Żagański dzielnicowy asp. szt. Artur Sikora w czasie wolnym od służby zauważył w sklepie mężczyznę, który szarpał się z ochroniarzem, a następnie zaczął uciekać. Policjant natychmiast zareagował i ruszył w pościg, który nie trwał długo. Po przebiegnięciu kilku metrów uciekinier został zatrzymany. Jak się okazało ukradł on w sklepie artykuły spożywcze.
Dzielnicowy z Komendy Powiatowej Policji w Żaganiu – asp. szt. Artur Sikora w czasie wolnym od służby robił zakupy w jednym z żagańskich marketów. Kiedy odchodził od kasy usłyszał odgłosy szamotaniny, odwrócił się i zauważył, że pracownik sklepu szarpie się z jakimś mężczyzną. Nim podszedł do pracownika sklepu, aby udzielić jemu wsparcia, awanturnik wyrwał się i zaczął uciekać. Wówczas policjant pobiegł za nim i po krótkim pościgu zatrzymał go.
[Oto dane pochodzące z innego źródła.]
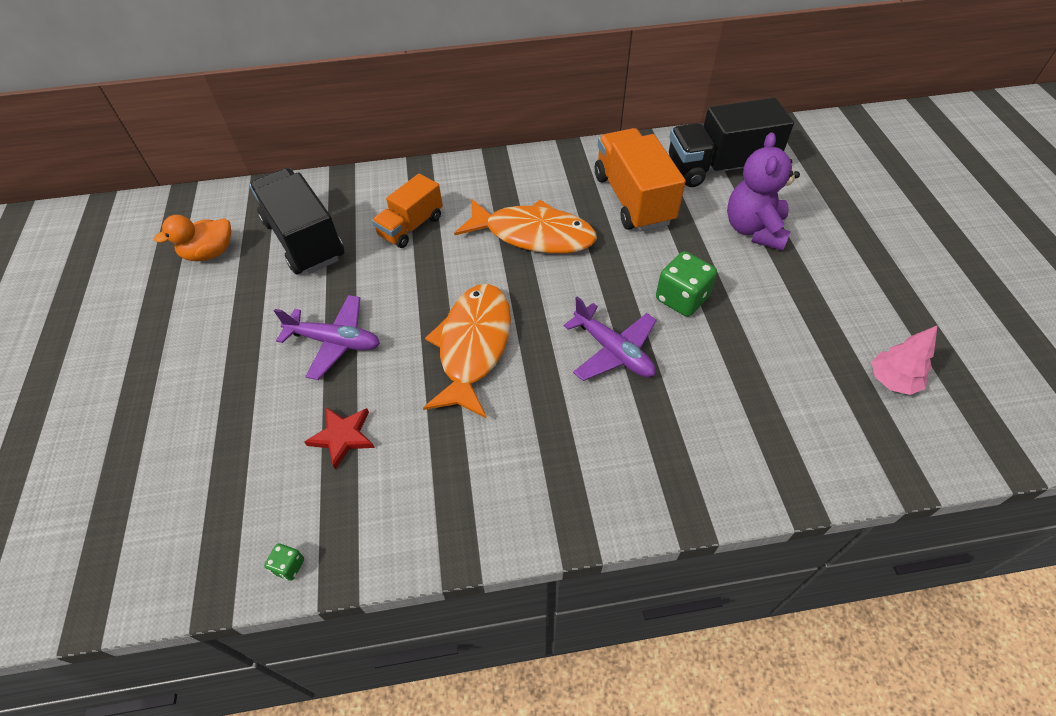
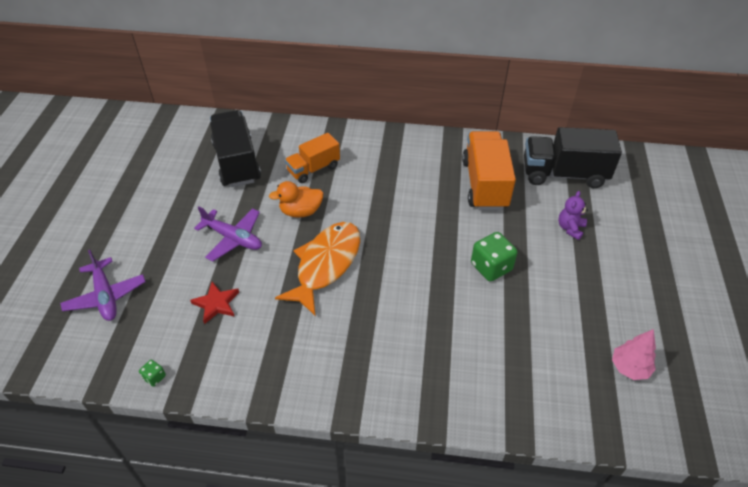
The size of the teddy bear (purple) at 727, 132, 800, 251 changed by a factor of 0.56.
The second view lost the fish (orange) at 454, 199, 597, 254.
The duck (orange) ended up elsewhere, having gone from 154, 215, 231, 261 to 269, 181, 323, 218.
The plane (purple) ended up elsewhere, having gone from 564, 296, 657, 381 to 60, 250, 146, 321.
Okazało się, że mężczyzna ukradł ze sklepu artykuły spożywcze.
Doświadczenie oraz natychmiastowa reakcja policjanta pozwoliły udaremnić ucieczkę złodziejowi, który został ukarany mandatem.
I w tym przypadku sprawdziła się „stara prawda”, że policjantem jest się nawet w czasie wolnym od służby.